The long-term implications of the court ruling, if it stands, are on the whole not good for the profession (aside from whatever financial reward the current plaintiffs might win from the litigation, eventually). One can expect the pharma industry to continue to downsize the rep ranks, especially if they’re going to cost more to do their job. Hourly employees (many of whom do vital, important work, to be sure) generally are not graced with generous bonus plans—the development of which is a cottage industry all by itself within pharma, and one that seems to consume inordinate management attention.

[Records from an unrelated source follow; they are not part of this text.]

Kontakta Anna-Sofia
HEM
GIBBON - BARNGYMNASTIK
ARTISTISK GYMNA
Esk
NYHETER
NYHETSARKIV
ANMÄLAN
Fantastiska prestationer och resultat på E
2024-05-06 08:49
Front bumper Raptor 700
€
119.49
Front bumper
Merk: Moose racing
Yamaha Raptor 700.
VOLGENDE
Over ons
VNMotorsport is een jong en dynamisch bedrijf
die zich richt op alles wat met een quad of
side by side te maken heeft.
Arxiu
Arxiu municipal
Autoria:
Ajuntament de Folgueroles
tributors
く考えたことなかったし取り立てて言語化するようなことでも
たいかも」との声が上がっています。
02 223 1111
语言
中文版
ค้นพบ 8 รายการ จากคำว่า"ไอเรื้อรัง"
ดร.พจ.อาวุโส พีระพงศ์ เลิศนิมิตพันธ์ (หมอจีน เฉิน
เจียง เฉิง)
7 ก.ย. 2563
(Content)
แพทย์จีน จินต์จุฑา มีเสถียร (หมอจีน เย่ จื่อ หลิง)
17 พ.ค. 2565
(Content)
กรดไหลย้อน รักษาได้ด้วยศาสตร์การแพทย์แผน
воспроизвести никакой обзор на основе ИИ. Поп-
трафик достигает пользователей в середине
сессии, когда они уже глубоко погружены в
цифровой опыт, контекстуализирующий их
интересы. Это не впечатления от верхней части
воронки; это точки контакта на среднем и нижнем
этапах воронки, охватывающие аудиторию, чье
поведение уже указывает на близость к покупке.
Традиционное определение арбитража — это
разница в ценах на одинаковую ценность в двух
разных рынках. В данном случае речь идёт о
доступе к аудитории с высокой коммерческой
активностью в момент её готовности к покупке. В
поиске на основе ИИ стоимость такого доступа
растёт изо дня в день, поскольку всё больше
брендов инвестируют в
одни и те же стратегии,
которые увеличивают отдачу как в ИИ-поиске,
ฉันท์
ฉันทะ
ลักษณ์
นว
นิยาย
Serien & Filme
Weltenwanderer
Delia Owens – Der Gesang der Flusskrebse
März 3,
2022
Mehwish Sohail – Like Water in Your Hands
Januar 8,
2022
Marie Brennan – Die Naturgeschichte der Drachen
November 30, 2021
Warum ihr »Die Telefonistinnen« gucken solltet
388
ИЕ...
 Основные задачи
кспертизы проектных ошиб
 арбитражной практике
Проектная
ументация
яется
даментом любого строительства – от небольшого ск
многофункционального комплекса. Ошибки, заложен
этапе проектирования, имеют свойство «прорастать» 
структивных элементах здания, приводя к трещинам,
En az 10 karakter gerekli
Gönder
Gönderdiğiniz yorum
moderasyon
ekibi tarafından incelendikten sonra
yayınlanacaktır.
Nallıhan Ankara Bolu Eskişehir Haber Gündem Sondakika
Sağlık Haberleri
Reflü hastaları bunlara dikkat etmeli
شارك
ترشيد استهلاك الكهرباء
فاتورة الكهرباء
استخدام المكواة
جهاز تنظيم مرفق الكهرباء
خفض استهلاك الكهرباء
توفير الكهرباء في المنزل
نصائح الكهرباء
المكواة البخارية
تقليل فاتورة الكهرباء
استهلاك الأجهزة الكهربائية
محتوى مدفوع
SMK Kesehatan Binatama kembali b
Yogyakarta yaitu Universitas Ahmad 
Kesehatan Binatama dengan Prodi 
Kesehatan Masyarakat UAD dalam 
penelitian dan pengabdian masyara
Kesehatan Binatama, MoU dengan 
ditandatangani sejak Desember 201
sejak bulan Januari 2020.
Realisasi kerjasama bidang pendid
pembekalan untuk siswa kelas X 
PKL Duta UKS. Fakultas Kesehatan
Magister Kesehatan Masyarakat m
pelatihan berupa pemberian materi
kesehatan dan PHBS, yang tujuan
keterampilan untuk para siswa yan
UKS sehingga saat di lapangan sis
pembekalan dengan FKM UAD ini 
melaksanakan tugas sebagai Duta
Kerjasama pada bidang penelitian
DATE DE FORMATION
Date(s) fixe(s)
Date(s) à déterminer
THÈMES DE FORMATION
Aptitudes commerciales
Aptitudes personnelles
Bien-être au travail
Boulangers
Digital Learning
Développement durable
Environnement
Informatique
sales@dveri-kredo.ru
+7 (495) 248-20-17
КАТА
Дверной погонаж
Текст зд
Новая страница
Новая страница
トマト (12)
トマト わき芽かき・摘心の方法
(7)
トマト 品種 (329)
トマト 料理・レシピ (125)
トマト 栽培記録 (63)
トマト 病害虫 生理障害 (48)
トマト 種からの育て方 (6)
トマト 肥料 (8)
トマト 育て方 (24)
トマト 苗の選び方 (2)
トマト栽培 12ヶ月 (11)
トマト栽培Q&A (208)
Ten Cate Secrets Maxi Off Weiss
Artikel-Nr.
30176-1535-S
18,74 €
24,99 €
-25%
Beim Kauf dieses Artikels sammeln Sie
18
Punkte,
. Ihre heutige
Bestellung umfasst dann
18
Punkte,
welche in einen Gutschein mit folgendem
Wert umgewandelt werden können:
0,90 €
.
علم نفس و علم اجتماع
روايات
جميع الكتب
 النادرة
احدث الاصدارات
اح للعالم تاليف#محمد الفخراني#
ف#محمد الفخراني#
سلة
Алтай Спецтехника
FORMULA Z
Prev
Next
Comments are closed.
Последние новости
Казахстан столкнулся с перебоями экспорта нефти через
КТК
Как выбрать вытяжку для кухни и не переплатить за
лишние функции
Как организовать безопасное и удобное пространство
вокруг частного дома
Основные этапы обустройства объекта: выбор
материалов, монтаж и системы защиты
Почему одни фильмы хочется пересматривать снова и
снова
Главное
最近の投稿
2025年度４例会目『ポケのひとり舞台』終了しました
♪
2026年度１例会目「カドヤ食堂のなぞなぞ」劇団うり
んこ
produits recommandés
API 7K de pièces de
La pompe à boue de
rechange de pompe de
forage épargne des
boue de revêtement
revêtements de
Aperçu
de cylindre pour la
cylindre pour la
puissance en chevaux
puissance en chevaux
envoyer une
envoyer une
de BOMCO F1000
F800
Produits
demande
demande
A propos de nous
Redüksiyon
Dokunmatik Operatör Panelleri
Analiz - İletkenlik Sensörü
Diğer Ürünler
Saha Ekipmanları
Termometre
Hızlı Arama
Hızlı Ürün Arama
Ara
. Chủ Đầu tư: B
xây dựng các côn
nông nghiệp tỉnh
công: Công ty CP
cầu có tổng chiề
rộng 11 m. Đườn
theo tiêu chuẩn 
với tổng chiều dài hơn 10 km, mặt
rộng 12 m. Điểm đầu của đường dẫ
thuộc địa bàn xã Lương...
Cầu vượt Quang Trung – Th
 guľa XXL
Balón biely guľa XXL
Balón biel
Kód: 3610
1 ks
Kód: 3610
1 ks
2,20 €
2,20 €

Terry Tormey, whose career spans rep, sales VP, president of a contract sales organization (Nelson Professional Sales, now Publicis Selling Solutions) and, now, industry consultant, says that one possible outcome of the current trends is to swing yet more management focus to medical science liaisons (for doctors) and nurse educators (for patients)—something that puts those workers in competition with reps for company resources. Another potential result will be more momentum for contract sales, similar to the situation in Europe where lifetime-employment laws drive a much higher proportion of sales reps as contractors, as compared to the US.
More and more, the past two decades of sales-rep growth are looking like a historic anomaly, and one that’s not likely to return soon. Over a year ago, I wrote another editorial (April 2009, p. 6) that “claims of the death of pharma sales rep occupation have been greatly exaggerated”—and I stand by that statement. But these change-drivers, both internal and external, will transform the profession. Don’t stand still.